§ Requirement 1:
Answer these questions from the diary entry, each on its own line and marked (a), (b), (c):
(a) What was the lady at the chemist's asking about?
(b) Which ale did the writer drink at the Black Rabbit?
(c) What event is the writer heading to Australia for later this month?
§ Requirement 2: Carry on the diary entry about the cricketer's grave and the plaque, starting after its last sentence.

§ Text shown:
========================================================================

Earlier I had been at the chemists waiting for a prescription served by a pharmacist with a very loud voice. The poor lady in front of me was asking very quietly about treatments for nits. I only know this because the pharmacist gave a very loud and complete run down on what was the best treatment, the gist of which I could have picked up from Brighton. A megaphone would have been a little more discreet.

My picture today is of the final resting place of one of England’s most famous cricketers. Colin Cowdray played for and captained England in the 1960’s, but I had no idea he was buried in a tiny off-the-beaten-track graveyard in a tiny hamlet called Poling, or Polling, depending upon which signpost you believe until we stumbled across it last week. I see this as a sign to invoke his spirit when, later this month, I set off for Australia to play cricket in the Golden Oldies Cricket Festival.

 final resting place of one of England’s most famous cricketers. Colin Cowdray

The last resting place for the late great Colin The Lord of Cowdray of Tonbridge, C.B.E

As we sat in the Black Rabbit last evening, my having cycled down just before dark as part of my dreaded exercise routine, and to allow me to partake of a couple of pints of Fursty Ferret, -a very passable real ale- the conversation turned, for some reason, to the practice of having a plaque mounted on the wall of houses where someone famous had lived. I said I wished we could have one on our house in Arundel to celebrate my achievements as a writer. Surprisingly that Nice Lady Decorator agreed, but it was, of course, a double-edged sword; she pointed out that these symbols of achievement were invariably placed on the houses after the celebrities death.

========================================================================

§ Excerpted records:
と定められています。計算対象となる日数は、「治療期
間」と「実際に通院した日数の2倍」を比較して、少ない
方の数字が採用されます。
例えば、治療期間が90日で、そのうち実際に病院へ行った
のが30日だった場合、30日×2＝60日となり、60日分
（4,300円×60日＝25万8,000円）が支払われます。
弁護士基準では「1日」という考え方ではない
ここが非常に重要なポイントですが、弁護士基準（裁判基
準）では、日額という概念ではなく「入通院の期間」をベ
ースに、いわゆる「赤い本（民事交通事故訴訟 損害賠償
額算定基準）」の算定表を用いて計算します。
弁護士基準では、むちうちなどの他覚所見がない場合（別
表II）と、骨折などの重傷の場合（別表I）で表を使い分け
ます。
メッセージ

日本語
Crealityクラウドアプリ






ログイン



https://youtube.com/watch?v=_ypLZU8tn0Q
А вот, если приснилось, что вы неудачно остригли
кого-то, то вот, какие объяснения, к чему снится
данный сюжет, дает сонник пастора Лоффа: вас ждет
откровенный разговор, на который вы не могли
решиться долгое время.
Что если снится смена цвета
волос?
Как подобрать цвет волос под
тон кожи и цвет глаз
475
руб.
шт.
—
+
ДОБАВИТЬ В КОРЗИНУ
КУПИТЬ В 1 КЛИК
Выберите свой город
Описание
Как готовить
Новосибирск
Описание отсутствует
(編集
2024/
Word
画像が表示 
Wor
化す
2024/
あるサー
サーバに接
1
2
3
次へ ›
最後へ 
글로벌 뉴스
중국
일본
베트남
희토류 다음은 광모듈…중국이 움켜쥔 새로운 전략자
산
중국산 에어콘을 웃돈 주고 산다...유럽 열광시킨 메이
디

========================================================================

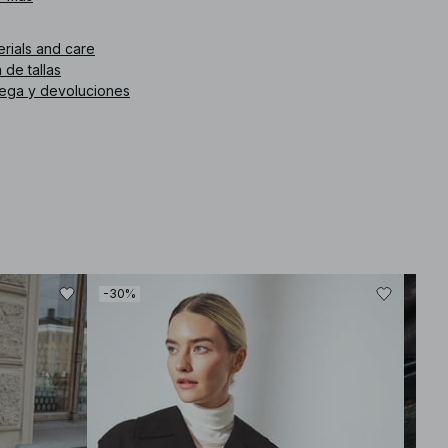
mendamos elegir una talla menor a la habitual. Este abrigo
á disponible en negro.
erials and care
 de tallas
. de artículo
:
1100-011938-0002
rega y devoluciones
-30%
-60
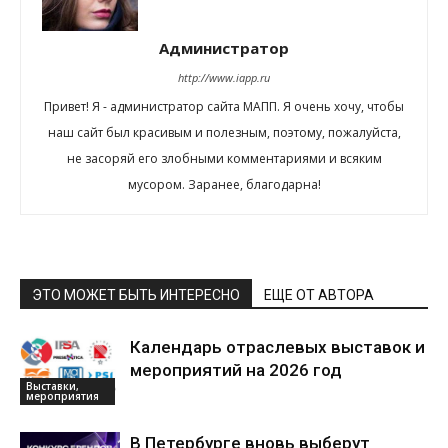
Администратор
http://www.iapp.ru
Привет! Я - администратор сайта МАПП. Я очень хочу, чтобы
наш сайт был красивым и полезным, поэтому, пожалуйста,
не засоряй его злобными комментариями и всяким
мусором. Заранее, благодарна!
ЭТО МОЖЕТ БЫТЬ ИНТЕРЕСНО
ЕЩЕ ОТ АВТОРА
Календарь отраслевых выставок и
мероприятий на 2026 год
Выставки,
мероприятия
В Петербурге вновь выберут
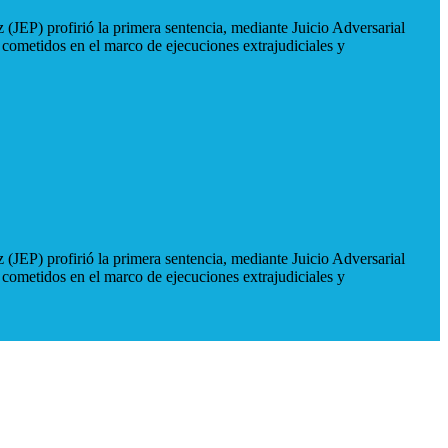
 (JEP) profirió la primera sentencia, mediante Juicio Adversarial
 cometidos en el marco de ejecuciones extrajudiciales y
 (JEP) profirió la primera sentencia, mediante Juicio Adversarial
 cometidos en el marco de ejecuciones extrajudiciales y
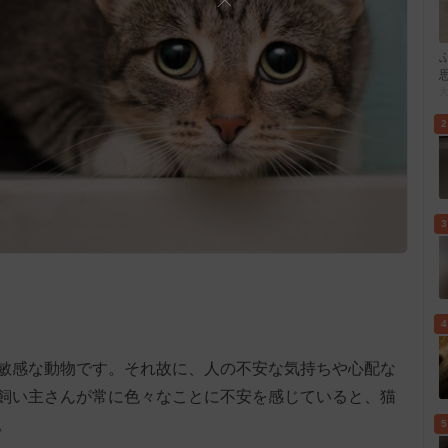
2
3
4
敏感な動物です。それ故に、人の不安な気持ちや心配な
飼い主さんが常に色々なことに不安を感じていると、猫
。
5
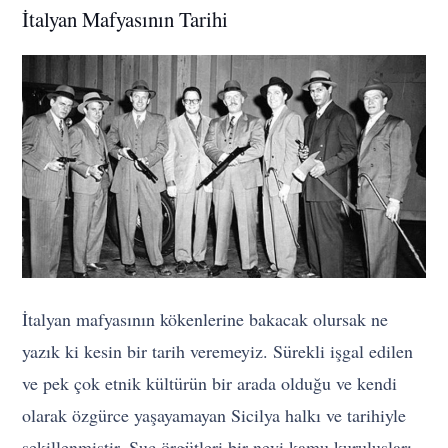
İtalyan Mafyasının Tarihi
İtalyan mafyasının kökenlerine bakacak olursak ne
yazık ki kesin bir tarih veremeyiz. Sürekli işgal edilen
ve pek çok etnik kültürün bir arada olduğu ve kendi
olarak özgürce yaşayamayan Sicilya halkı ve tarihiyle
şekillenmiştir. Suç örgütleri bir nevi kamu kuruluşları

========================================================================

§ Task result 1:
(a) Treatments for nits.
(b) Fursty Ferret.
(c) The Golden Oldies Cricket Festival.

§ Task result 2:
I asked her later if she liked my new haircut and she said she did but why did the barber not cut my eyebrows? This alone was a fair comment, however, she added “you look a bit like Joseph Fritzl” (the Austrian lunatic who kept his daughter prisoner and fathered children by her). I do like a woman with an acerbic tongue, which is lucky for me.

Being a Saturday, I can leave my thoughts about the value of moving foreign exchange via Currencies Direct and concentrate on leisure and exercise. It seems to me that Einstein was right. Every action should have a reaction, so, if I am to spend hours cycling and walking this morning, then I should be allowed to spend a similar number of hours over a few pints then lunch. As I write, the day has dawned bright and sunny so there is some hope that this will come to pass.

Should the weather remain clement for Sunday, there is a prospect of playing tennis with James, the landlord of the White Hart, John the Builder, and a fourth in the morning. If it happens it will be the first time I have ventured onto a tennis court locally. I am drawn to it as James has made clear that at 12.00, whatever the score, we adjourn to the Black Rabbit. This is my kind of tennis.